--- EXCERPTED TEXT ---
Step 5: Review API security
Section titled “Step 5: Review API security”Public APIs need defense in depth — rate limiting, input validation, proper error handling, and CORS configuration.
@src/api @src/middleware
Audit API security:
1. Rate limiting: - Is there rate limiting on authentication endpoints? - Is there rate limiting on public API endpoints? - What are the limits and are they appropriate? - Can rate limits be bypassed by changing headers (X-Forwarded-For)?
2. Input validation: - Is every API endpoint validating input with a schema (Zod, Joi, etc.)? - Are file uploads validated for type, size, and content? - Are query parameters sanitized? - Are request bodies size-limited?
3. Error handling: - Do error responses leak stack traces or internal paths? - Are database errors caught and replaced with generic messages? - Is there a global error handler that prevents unhandled exceptions from leaking?
4. CORS configuration: - Is the Access-Control-Allow-Origin specific (not wildcard *)? - Are only necessary HTTP methods allowed? - Are credentials properly restricted?
5. Headers: - Is Strict-Transport-Security set? - Is X-Content-Type-Options: nosniff set? - Is X-Frame-Options set to prevent clickjacking? - Are cookies set with Secure, HttpOnly, and SameSite flags?Step 6: Implement fixes with Agent mode
Section titled “Step 6: Implement fixes with Agent mode”Once you have the prioritized list of findings, use Agent mode to implement fixes. Start with CRITICAL and HIGH severity issues.

--- SET OF TASKS ---
1 - Answer these questions using the API security text.
(a) Which header does the text mention as a possible way to bypass rate limits?
(b) According to the text, what should the Access-Control-Allow-Origin value be?
(c) Which severity issues does the text say to start with when implementing fixes?
2 - Write out the API security text word for word, starting at "2. Input validation: - Is" and ending at "exceptions from leaking?".
The material that comes after this text is separate from it.

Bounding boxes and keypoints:
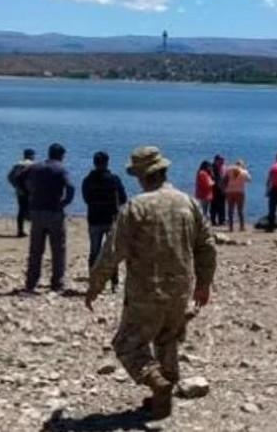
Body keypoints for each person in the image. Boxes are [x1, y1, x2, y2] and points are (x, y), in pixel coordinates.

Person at [86, 146, 216, 420]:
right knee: (167, 340)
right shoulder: (187, 202)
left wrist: (95, 284)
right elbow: (206, 245)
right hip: (181, 288)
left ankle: (157, 382)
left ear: (143, 176)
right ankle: (162, 403)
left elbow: (113, 250)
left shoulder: (136, 207)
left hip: (147, 290)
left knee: (126, 343)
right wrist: (204, 283)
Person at [24, 143, 75, 292]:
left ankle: (31, 282)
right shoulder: (60, 168)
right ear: (61, 155)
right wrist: (65, 202)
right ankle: (57, 282)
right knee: (58, 249)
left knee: (35, 249)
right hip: (54, 211)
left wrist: (29, 195)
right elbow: (70, 187)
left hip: (37, 210)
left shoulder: (36, 167)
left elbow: (20, 180)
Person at [81, 151, 127, 292]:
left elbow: (86, 199)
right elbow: (123, 198)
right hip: (110, 218)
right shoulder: (113, 179)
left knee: (94, 251)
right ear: (107, 162)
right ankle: (114, 282)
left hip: (94, 218)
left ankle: (94, 281)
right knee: (112, 252)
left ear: (94, 163)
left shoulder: (88, 180)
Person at [7, 148, 36, 237]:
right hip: (32, 191)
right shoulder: (34, 165)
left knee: (21, 211)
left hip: (20, 191)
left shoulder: (17, 165)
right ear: (32, 156)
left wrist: (16, 186)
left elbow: (10, 177)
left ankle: (20, 230)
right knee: (34, 210)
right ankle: (35, 230)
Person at [224, 159, 251, 232]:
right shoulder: (244, 172)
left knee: (230, 210)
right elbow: (249, 180)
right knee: (240, 210)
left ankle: (231, 227)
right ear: (241, 165)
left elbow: (224, 178)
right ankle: (241, 227)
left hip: (229, 191)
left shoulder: (229, 169)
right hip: (240, 192)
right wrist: (245, 170)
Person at [210, 154, 226, 226]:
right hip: (214, 189)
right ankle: (213, 221)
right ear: (216, 160)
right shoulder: (212, 168)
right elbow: (214, 178)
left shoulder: (222, 168)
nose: (222, 162)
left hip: (221, 189)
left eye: (223, 160)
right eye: (221, 160)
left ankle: (221, 220)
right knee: (214, 205)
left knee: (222, 205)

--- OUTPUTS FOR THE TASKS ---
1 -
(a) X-Forwarded-For
(b) It should be specific, not the wildcard *.
(c) CRITICAL and HIGH severity issues

2 -
2. Input validation: - Is every API endpoint validating input with a schema (Zod, Joi, etc.)? - Are file uploads validated for type, size, and content? - Are query parameters sanitized? - Are request bodies size-limited?
3. Error handling: - Do error responses leak stack traces or internal paths? - Are database errors caught and replaced with generic messages? - Is there a global error handler that prevents unhandled exceptions from leaking?